**Tasks to complete**
1. According to the passage on the Palo Alto bullying case, when did the Office for Civil Rights issue its Letter of Finding against PAUSD?
2. Continue the passage on the Palo Alto bullying case from its last sentence.

**Selected passage**
* * *

Before I do that, it would be well to review the facts that have caused Palo Alto to become concerned about the role of the Dear Colleague Letters in the first place. In December 2012, the Office for Civil Rights issued a Letter of Finding against PAUSD in a case involving the bullying of a disabled child. The Office found that PAUSD had failed to respond appropriately to the bullying, by failing to intervene effectively to stop the harassment. Instead, district personnel treated the issue as a "personal conflict" between the victim and the bullies, and allowed the situation to spiral out of control. Despite the parents' constant pleas for help to every district official, including the district special ed coordinator, the associate superintendent, the superintendent, and all the board members, nothing was done to effectively end the harassment or remedy its effects.

* * *

**Data listing**

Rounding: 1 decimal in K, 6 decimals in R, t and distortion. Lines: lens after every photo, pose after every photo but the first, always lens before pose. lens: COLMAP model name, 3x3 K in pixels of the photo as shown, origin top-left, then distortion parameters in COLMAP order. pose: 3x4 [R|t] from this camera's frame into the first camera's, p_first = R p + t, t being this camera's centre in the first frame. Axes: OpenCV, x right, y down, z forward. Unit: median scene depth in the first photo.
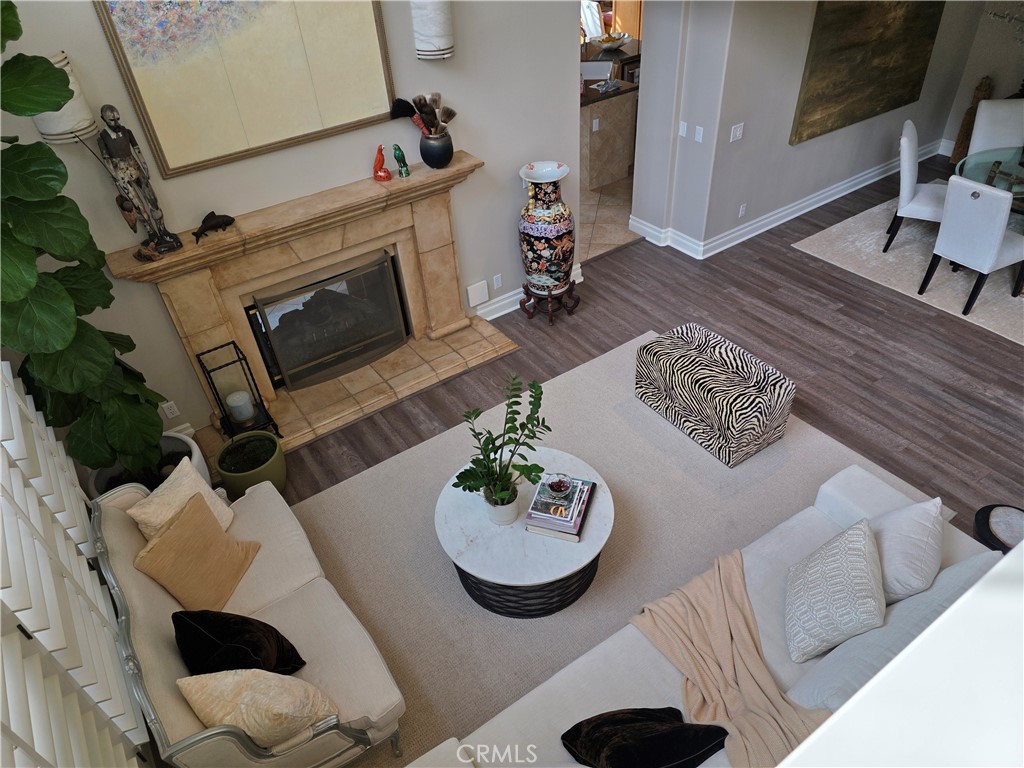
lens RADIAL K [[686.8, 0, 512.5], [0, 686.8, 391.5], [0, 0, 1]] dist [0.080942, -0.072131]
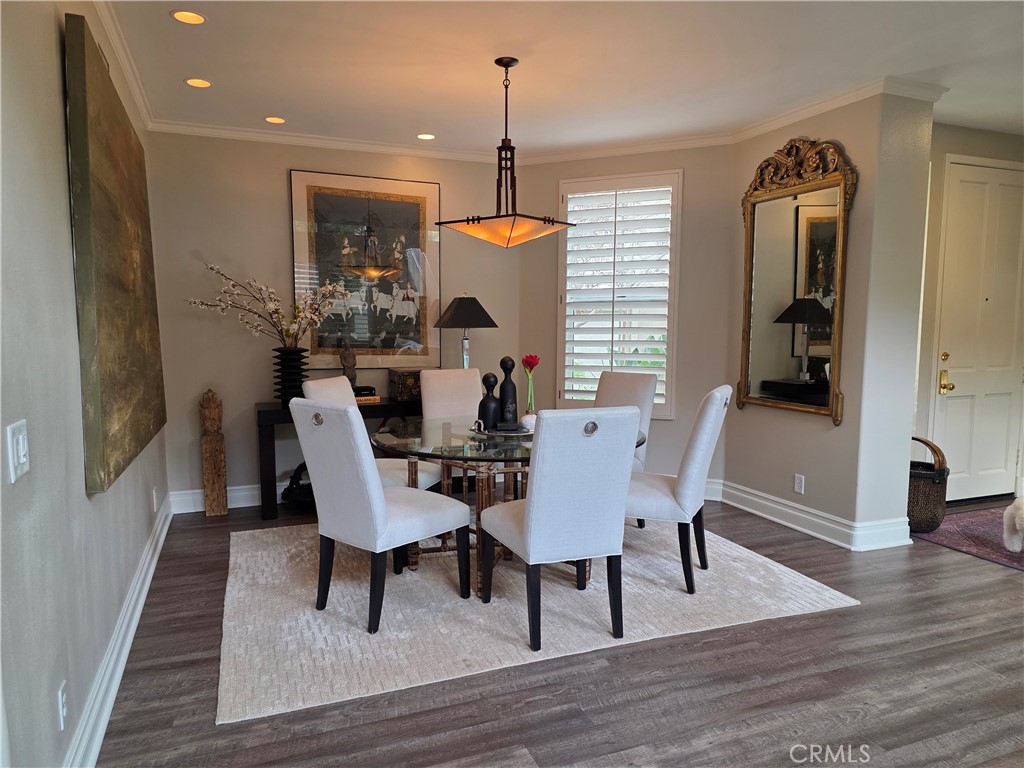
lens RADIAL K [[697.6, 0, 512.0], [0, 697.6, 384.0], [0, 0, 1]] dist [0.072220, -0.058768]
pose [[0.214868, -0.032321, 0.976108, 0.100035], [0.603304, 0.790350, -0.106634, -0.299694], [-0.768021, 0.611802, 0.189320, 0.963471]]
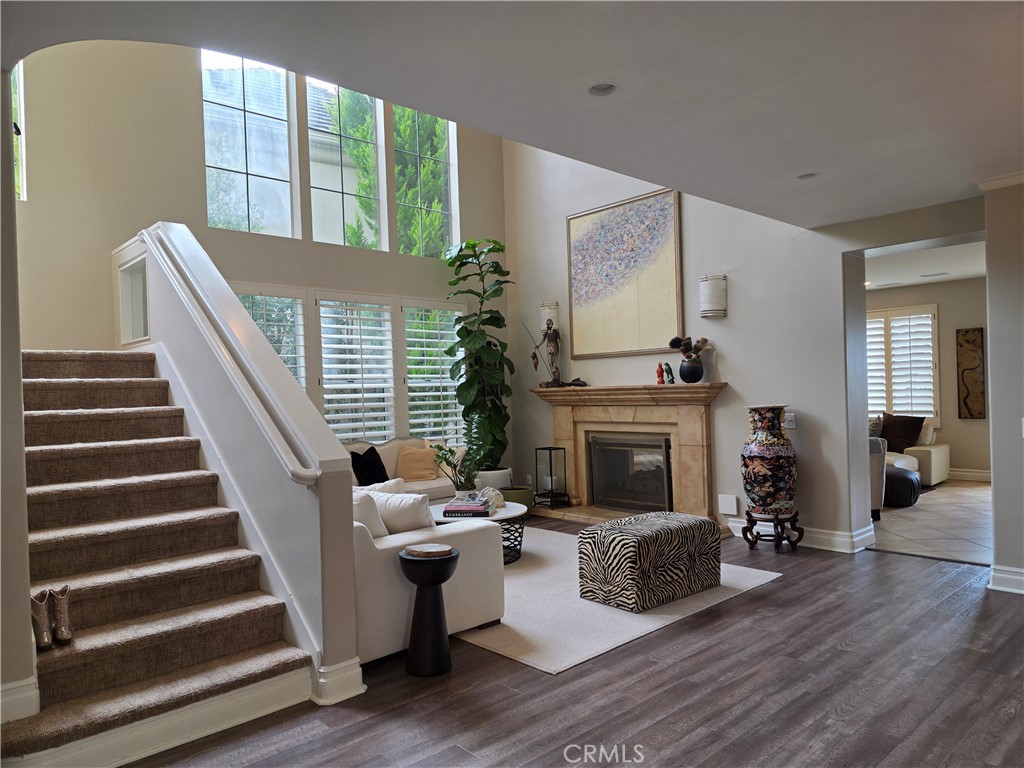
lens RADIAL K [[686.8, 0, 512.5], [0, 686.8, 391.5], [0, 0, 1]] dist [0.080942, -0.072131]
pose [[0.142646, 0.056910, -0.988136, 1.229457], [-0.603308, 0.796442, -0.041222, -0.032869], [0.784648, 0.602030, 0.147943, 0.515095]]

* * *

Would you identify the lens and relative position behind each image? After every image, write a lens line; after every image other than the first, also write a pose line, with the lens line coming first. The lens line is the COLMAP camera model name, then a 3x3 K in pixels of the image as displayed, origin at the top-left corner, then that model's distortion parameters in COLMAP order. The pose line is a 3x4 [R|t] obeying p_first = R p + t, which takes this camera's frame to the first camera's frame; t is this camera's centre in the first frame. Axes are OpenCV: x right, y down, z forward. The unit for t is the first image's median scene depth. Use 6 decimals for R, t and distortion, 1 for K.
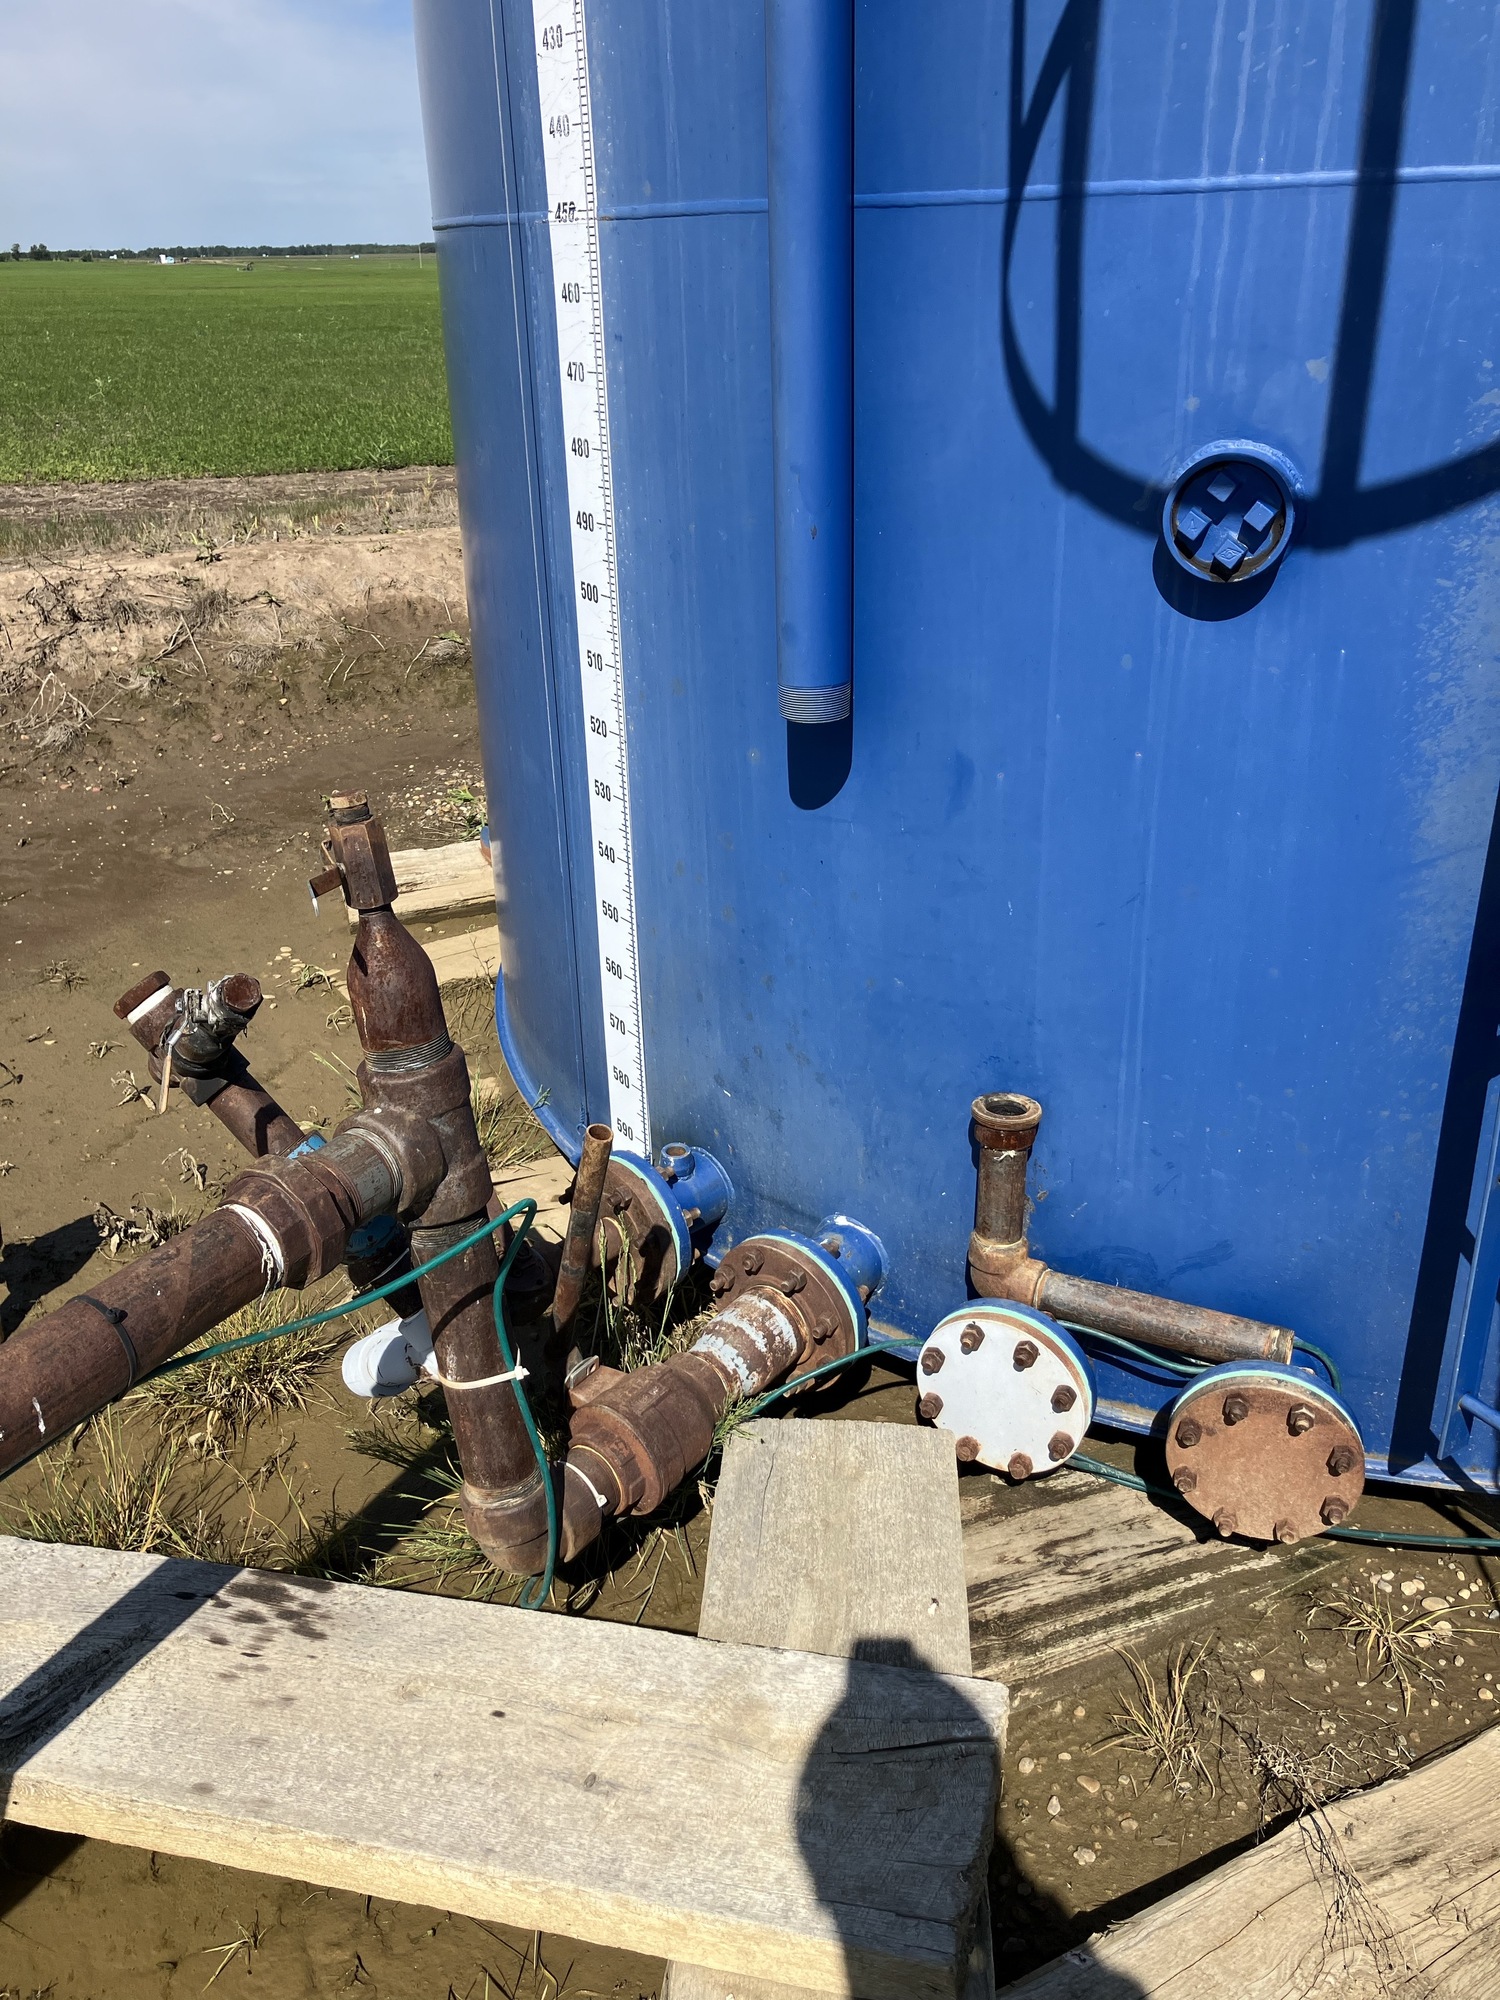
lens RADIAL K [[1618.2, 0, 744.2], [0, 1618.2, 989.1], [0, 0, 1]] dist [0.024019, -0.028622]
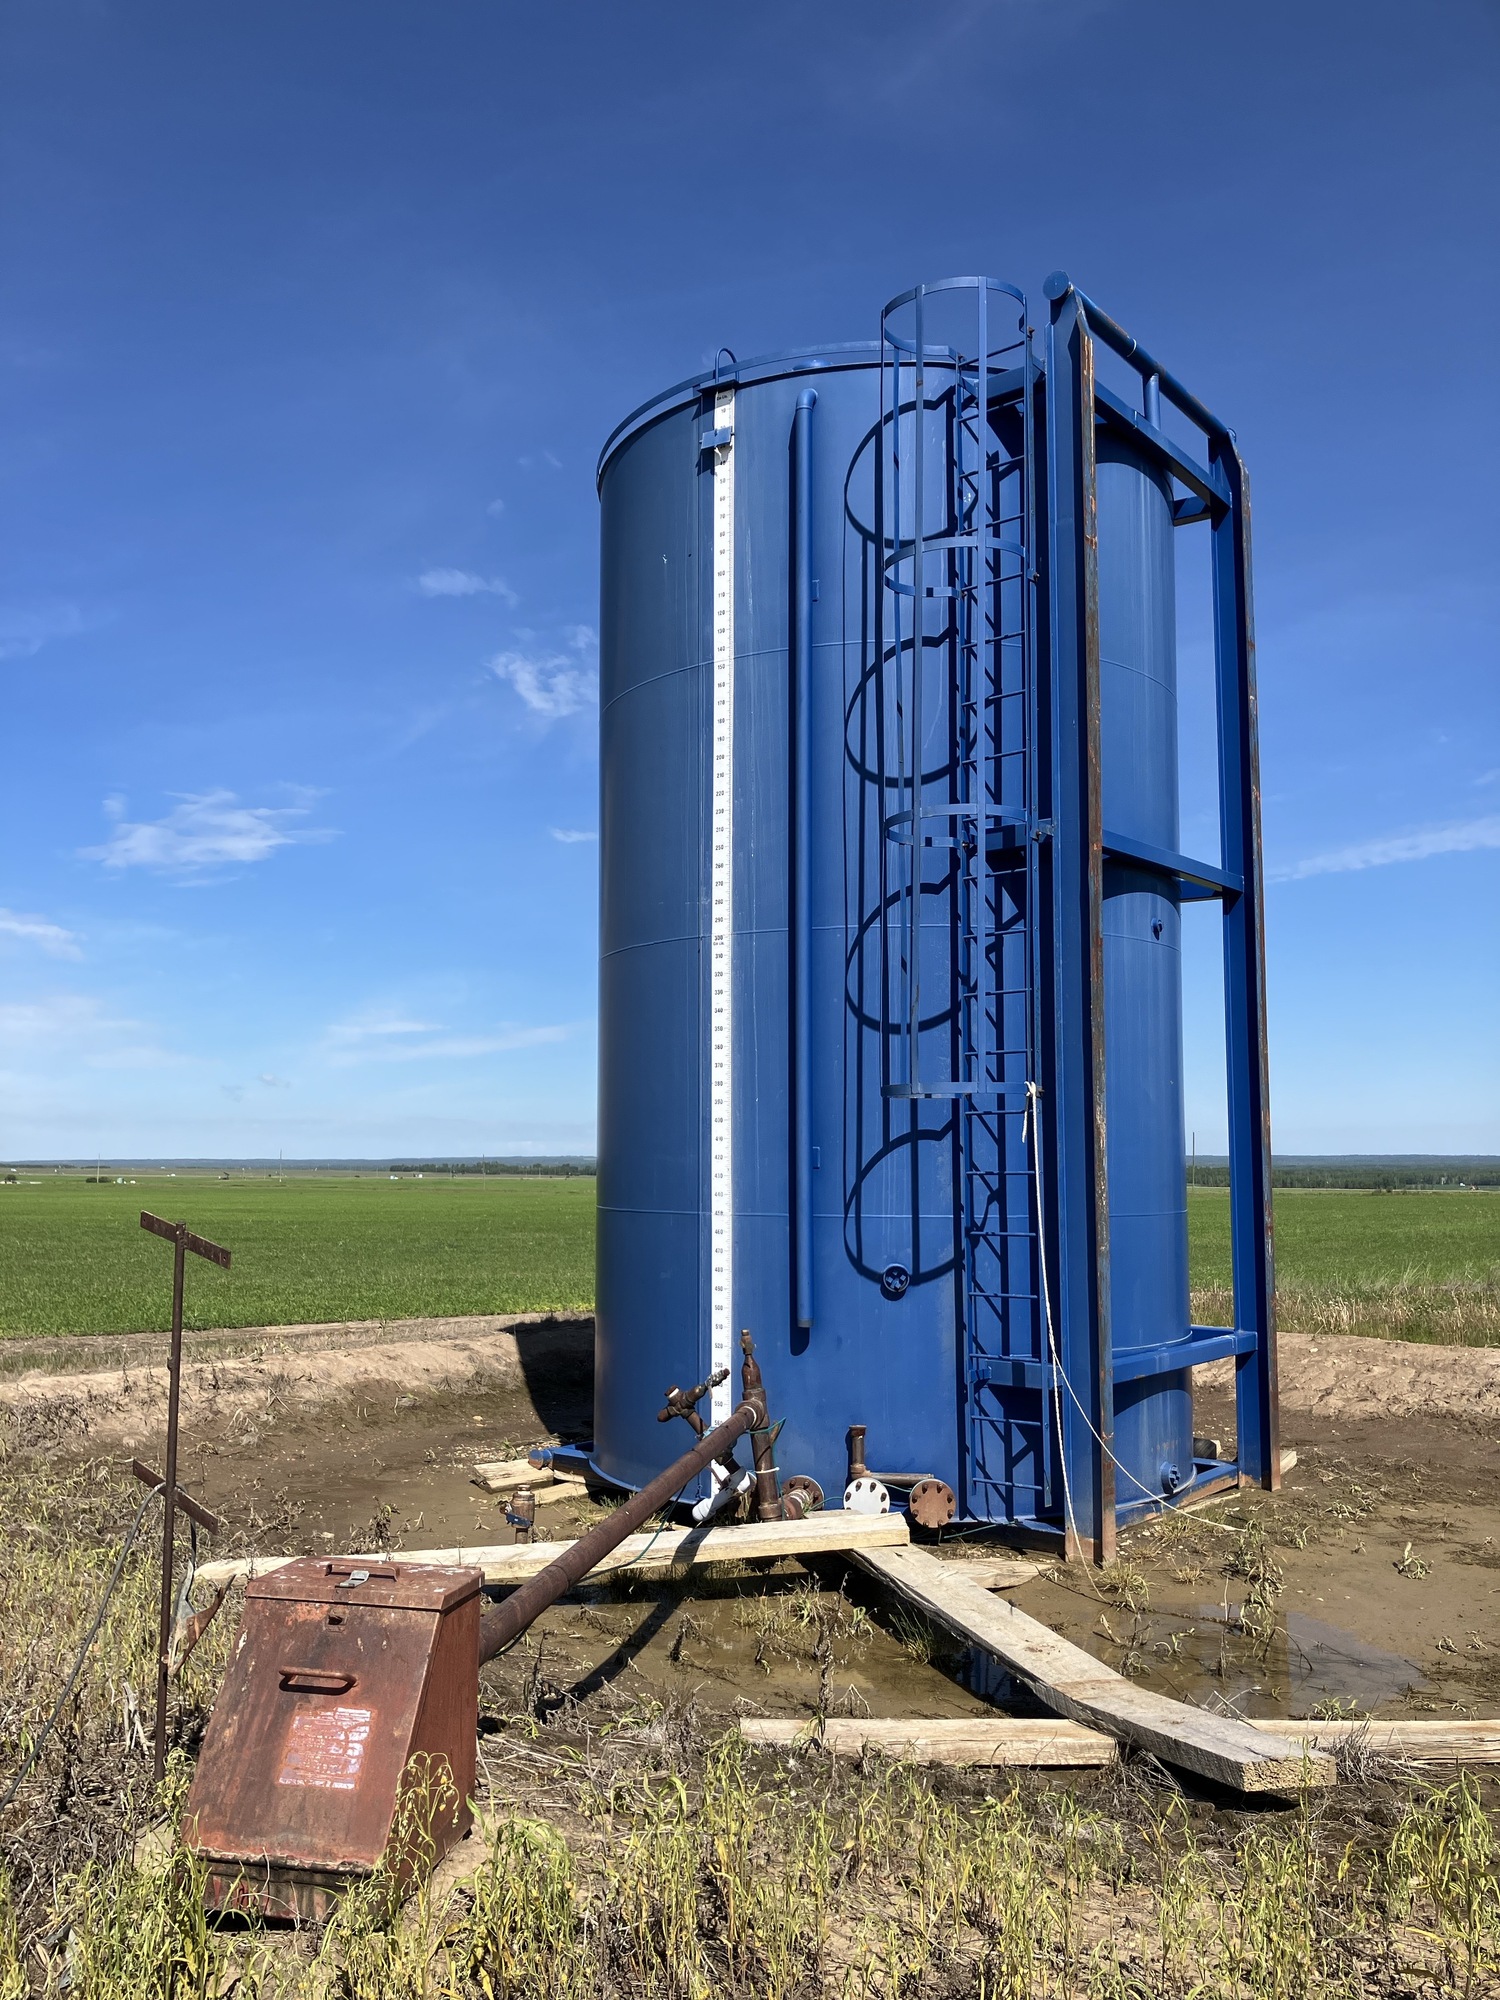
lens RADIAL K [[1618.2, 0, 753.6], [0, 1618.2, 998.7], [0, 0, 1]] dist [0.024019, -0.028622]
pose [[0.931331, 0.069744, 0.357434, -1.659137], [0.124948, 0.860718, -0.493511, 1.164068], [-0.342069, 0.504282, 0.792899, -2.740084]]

* * *

**Results of the exercise**
1. December 2012

2.
Since that time, five other OCR complaints have been publicized, and OCR has itself, perhaps fed up with PAUSD, launched a "compliance review" on its own initiative, to look at whether PAUSD is in compliance with Title IX given the publicized "rape culture" at Paly. In that case, a student was severely bullied after coming forward to report a rape. The harassment, which was both in-person and electronic according to the Verde, was so severe that the victim was forced to leave Paly.
In a 2001 Dear Colleague Letter, OCR makes it clear that off-campus sexual or other harassment based on such categories as race, sex, or disability can violate civil rights laws if the effects are felt on campus and amount to a severe, pervasive, hostile educational environment. Where a school knows or has reason to know that off campus harassment has reached that level (severe, pervasive, hostile environment) the school must intervene to effectively stop the harassment and must offer the victim remedies to protect him or her from the effects of that harassment.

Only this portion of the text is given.